■ AIM OF THE EXERCISE: Extract each line from the entries below that has the string "wire" in it.

■ SUPPLIED DATA:
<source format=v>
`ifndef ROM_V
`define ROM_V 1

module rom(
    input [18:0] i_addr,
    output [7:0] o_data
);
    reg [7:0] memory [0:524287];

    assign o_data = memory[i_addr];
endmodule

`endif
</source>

---

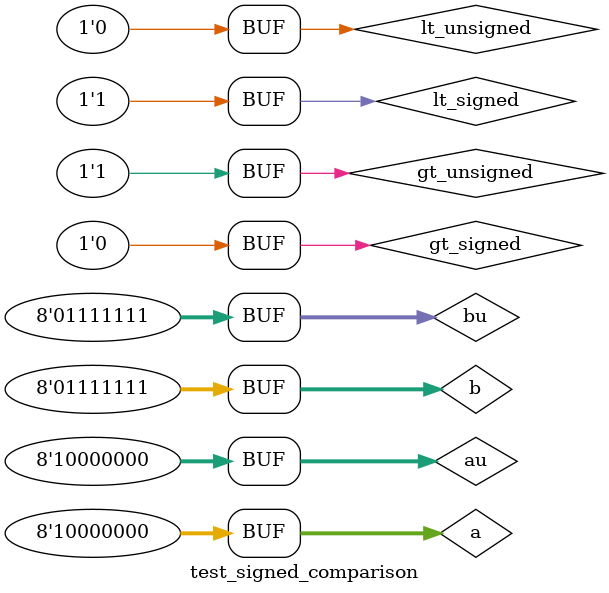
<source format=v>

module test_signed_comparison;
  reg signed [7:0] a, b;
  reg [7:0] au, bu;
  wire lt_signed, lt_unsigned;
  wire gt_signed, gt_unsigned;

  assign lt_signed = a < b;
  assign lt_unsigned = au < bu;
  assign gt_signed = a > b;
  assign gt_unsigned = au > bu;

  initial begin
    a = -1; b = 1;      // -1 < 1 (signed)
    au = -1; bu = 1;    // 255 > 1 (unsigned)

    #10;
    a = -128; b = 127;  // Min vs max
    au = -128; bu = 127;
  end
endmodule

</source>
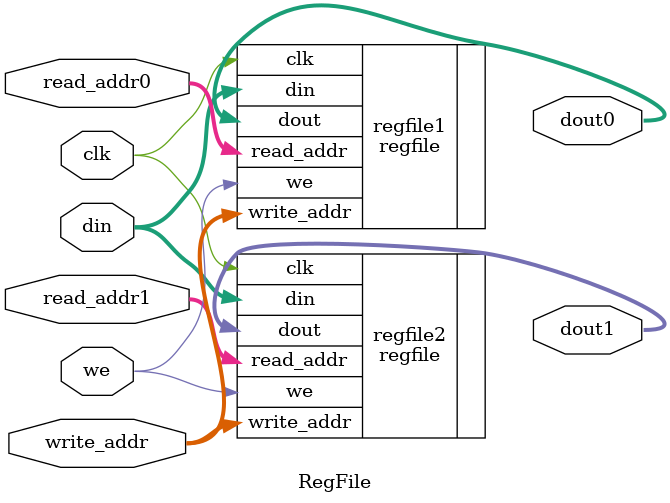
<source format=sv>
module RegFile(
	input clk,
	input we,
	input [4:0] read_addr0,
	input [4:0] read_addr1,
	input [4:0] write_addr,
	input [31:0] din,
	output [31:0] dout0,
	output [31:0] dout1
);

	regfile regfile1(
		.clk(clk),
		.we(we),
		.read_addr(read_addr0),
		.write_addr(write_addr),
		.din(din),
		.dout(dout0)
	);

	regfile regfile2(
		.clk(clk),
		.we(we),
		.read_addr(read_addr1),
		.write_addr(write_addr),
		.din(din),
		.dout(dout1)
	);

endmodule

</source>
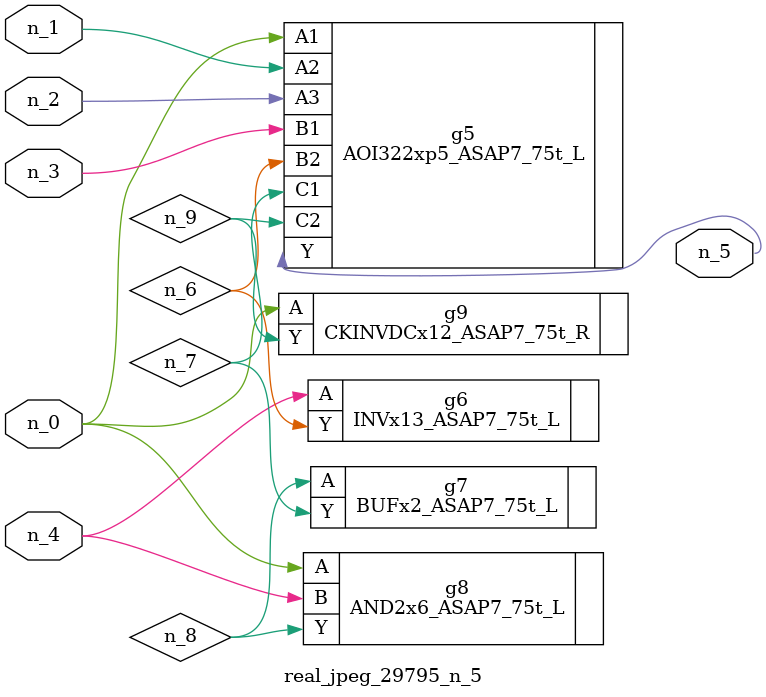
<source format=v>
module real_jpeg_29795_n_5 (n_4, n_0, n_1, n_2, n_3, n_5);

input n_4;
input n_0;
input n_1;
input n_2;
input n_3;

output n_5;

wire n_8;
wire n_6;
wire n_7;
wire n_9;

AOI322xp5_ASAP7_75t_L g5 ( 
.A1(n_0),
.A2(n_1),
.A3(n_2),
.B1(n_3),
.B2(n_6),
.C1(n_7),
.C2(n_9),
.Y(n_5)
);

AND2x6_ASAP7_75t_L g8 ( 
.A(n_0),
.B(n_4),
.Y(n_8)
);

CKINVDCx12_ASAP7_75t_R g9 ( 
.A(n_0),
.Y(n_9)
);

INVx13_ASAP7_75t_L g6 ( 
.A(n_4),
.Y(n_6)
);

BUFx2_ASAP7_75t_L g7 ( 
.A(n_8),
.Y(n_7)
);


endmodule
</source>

■ WRITTEN RESPONSE:
  wire lt_signed, lt_unsigned;
  wire gt_signed, gt_unsigned;
wire n_8;
wire n_6;
wire n_7;
wire n_9;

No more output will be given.